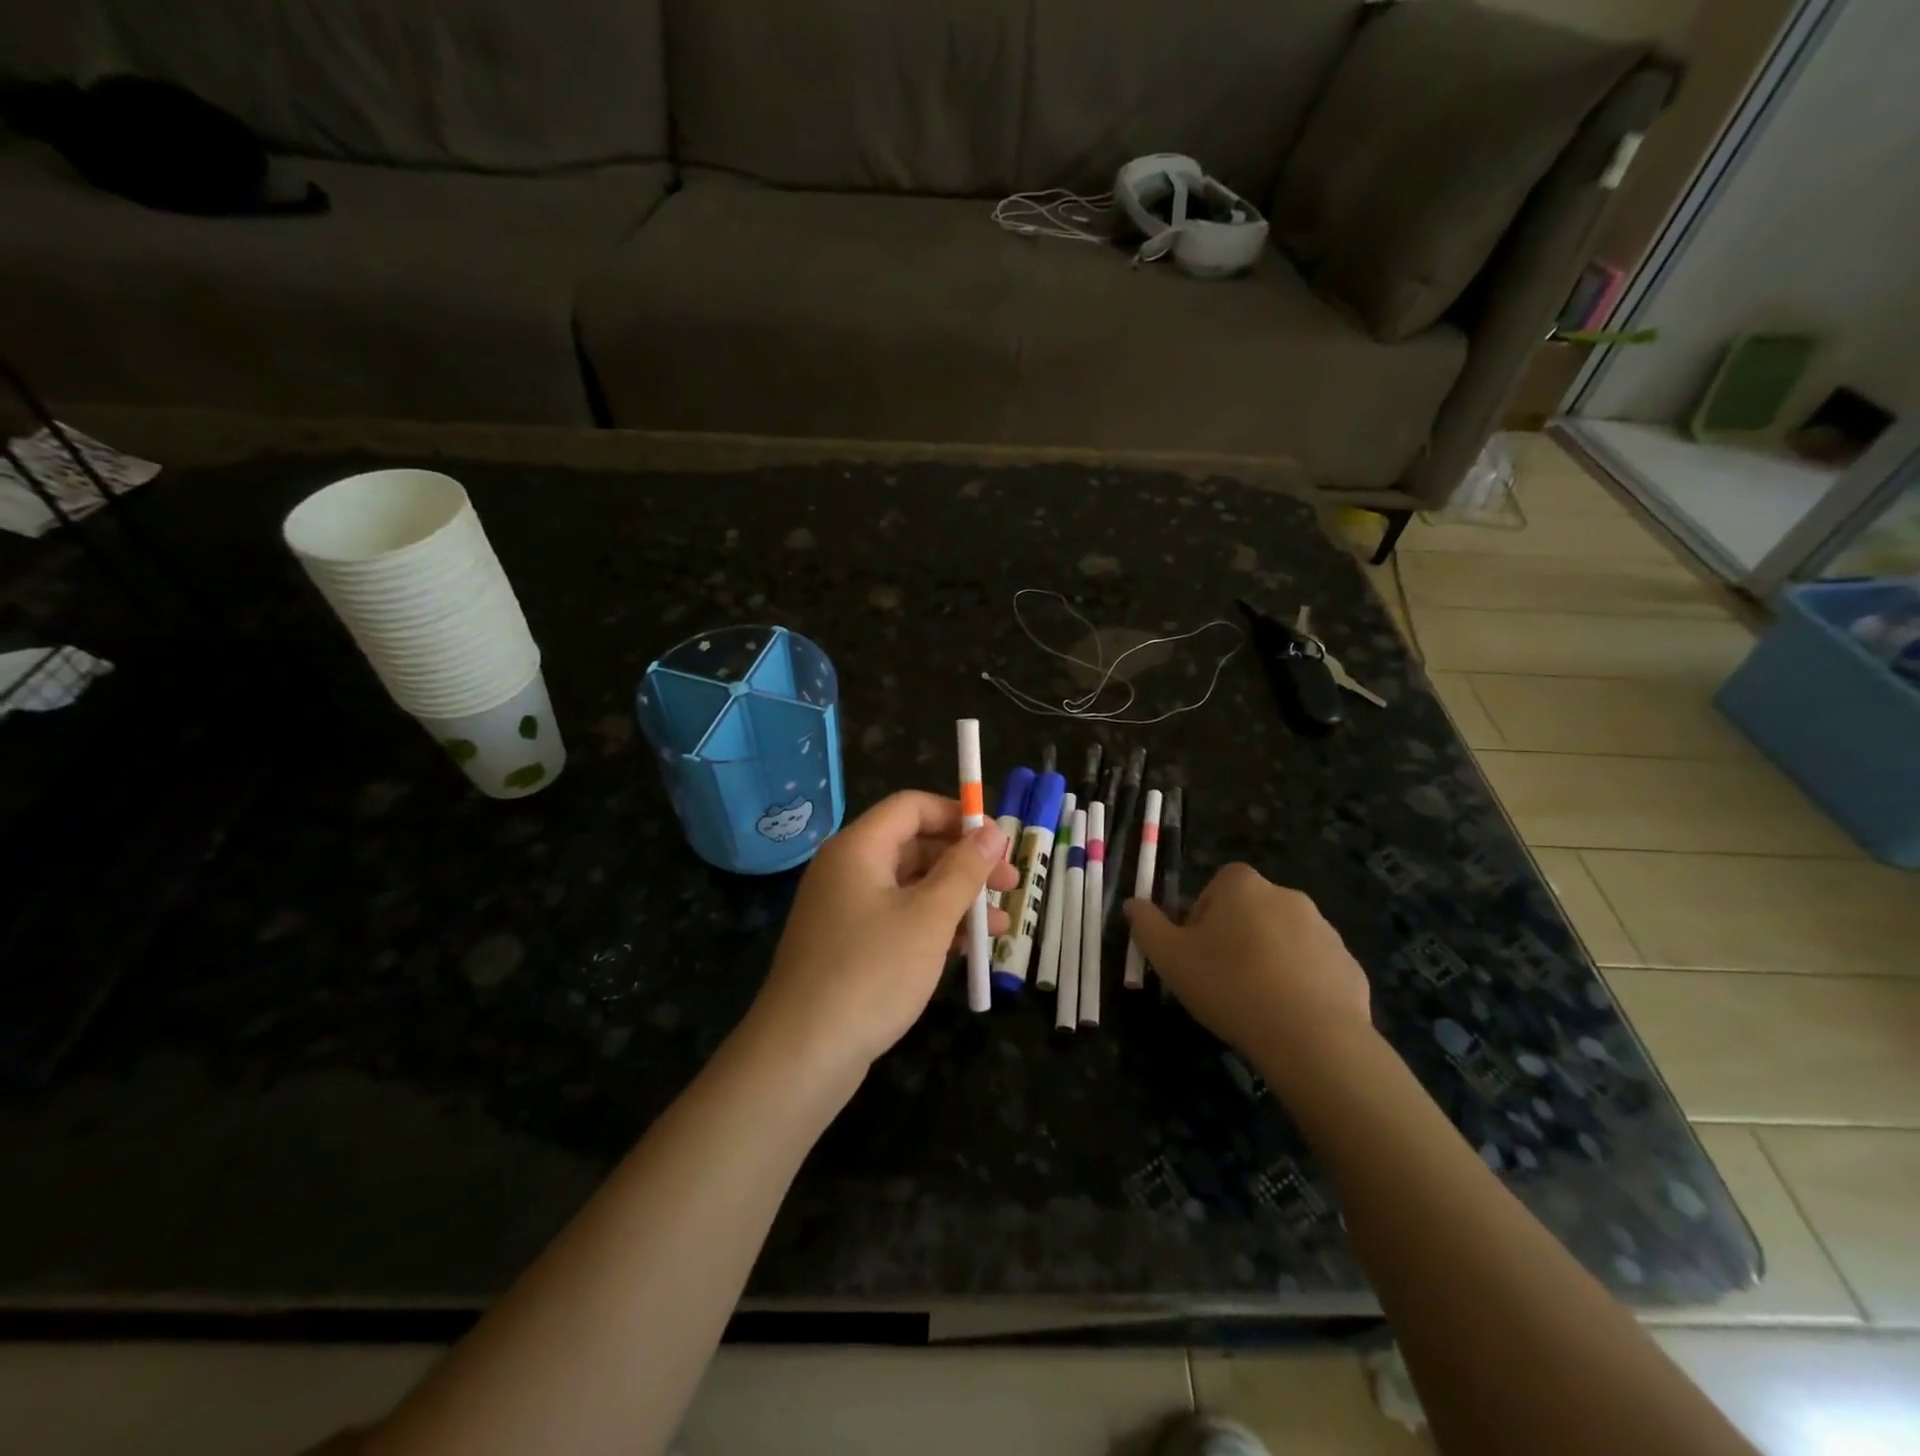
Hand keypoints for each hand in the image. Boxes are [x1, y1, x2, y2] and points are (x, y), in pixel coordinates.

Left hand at [747, 791, 1014, 1077]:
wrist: (803, 1055)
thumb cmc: (871, 972)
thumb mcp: (929, 917)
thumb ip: (964, 869)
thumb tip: (993, 830)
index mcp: (859, 848)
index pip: (912, 807)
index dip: (957, 815)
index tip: (998, 839)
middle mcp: (848, 869)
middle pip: (914, 845)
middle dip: (966, 863)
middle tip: (1011, 884)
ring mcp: (845, 910)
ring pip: (911, 887)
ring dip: (957, 899)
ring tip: (1002, 926)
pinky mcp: (848, 946)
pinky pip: (898, 919)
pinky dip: (934, 927)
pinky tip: (968, 949)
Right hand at [1123, 863, 1371, 1066]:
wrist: (1312, 1037)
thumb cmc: (1229, 986)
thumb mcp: (1169, 957)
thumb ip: (1146, 925)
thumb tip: (1133, 904)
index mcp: (1242, 886)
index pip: (1215, 888)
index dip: (1201, 920)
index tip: (1196, 954)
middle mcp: (1287, 896)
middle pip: (1250, 912)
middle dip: (1235, 939)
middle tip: (1220, 980)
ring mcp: (1325, 930)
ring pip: (1283, 940)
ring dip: (1268, 961)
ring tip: (1255, 1004)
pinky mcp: (1350, 966)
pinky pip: (1314, 970)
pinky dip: (1300, 986)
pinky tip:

___

Check each line of the listing above for the word "thumb". Then state how many lines have it, and nothing further.

Expected answer —
8